Set down the whole listing below exactly. The pictures stay out.

§

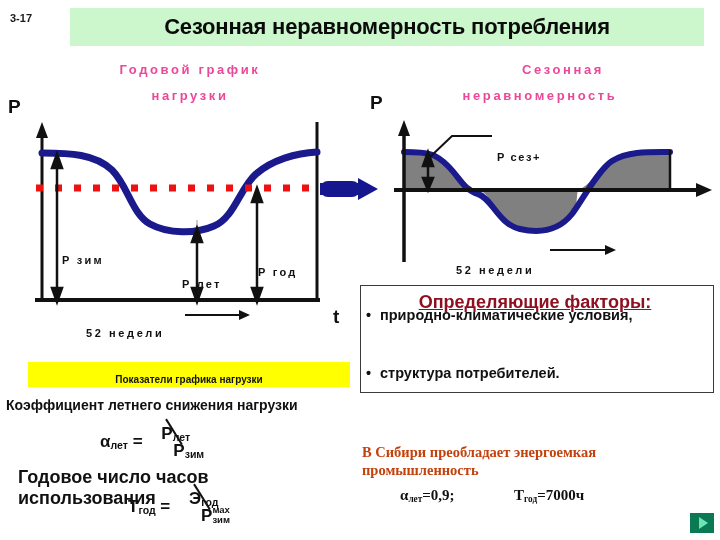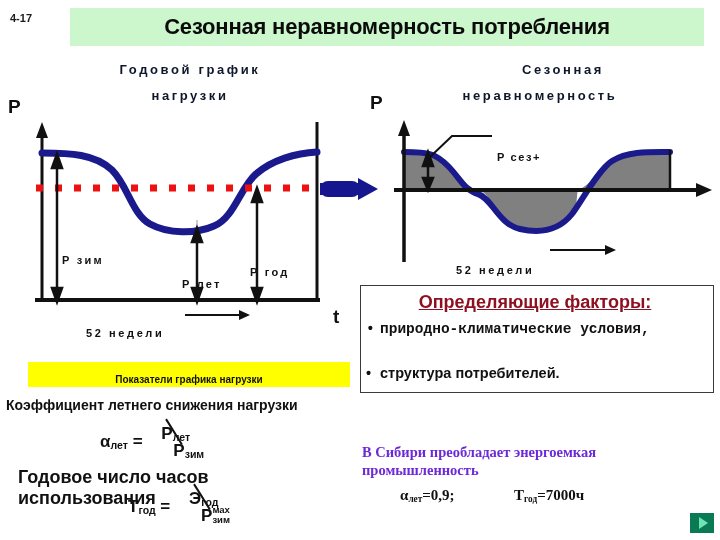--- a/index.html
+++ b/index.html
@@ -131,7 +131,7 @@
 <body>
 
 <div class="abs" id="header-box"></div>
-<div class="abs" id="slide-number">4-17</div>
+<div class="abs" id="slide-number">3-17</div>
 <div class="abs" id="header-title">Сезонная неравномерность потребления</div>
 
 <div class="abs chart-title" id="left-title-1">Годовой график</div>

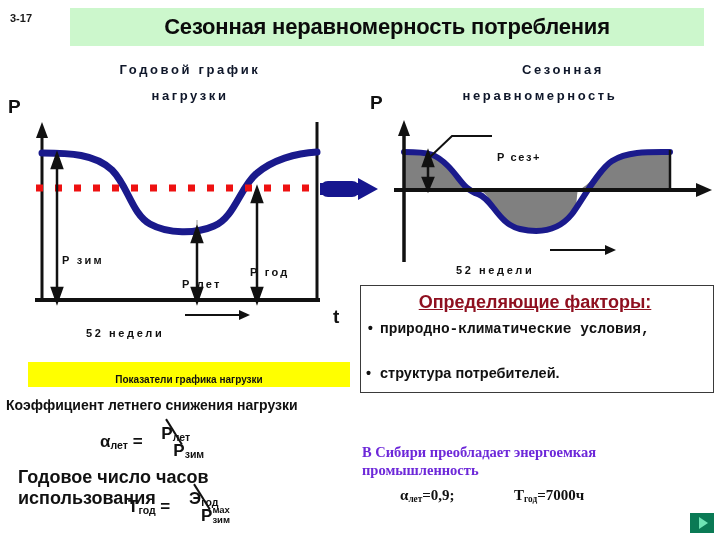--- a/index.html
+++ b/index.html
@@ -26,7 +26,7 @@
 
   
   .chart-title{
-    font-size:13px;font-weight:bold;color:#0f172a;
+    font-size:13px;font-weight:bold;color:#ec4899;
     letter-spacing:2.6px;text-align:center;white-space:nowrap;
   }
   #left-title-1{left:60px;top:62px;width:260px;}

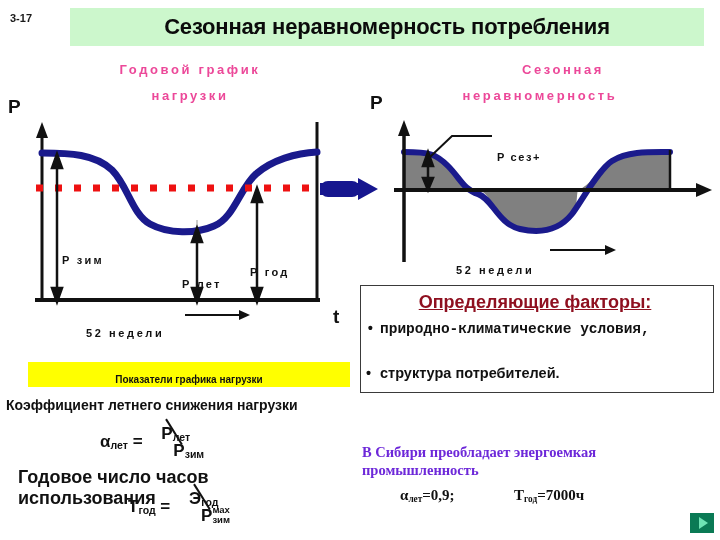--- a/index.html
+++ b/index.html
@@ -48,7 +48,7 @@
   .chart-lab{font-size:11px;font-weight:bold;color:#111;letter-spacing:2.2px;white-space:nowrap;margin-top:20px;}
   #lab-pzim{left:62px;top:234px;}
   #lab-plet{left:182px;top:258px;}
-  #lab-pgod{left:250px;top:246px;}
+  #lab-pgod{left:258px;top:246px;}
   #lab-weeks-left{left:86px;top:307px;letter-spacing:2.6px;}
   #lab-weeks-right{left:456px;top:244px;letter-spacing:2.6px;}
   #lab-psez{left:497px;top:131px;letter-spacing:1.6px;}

§

■ Exercise answer:
--- a/index.html
+++ b/index.html
@@ -131,7 +131,7 @@
 <body>
 
 <div class="abs" id="header-box"></div>
-<div class="abs" id="slide-number">4-17</div>
+<div class="abs" id="slide-number">3-17</div>
 <div class="abs" id="header-title">Сезонная неравномерность потребления</div>
 
 <div class="abs chart-title" id="left-title-1">Годовой график</div>

--- a/index.html
+++ b/index.html
@@ -26,7 +26,7 @@
 
   
   .chart-title{
-    font-size:13px;font-weight:bold;color:#0f172a;
+    font-size:13px;font-weight:bold;color:#ec4899;
     letter-spacing:2.6px;text-align:center;white-space:nowrap;
   }
   #left-title-1{left:60px;top:62px;width:260px;}

--- a/index.html
+++ b/index.html
@@ -48,7 +48,7 @@
   .chart-lab{font-size:11px;font-weight:bold;color:#111;letter-spacing:2.2px;white-space:nowrap;margin-top:20px;}
   #lab-pzim{left:62px;top:234px;}
   #lab-plet{left:182px;top:258px;}
-  #lab-pgod{left:250px;top:246px;}
+  #lab-pgod{left:258px;top:246px;}
   #lab-weeks-left{left:86px;top:307px;letter-spacing:2.6px;}
   #lab-weeks-right{left:456px;top:244px;letter-spacing:2.6px;}
   #lab-psez{left:497px;top:131px;letter-spacing:1.6px;}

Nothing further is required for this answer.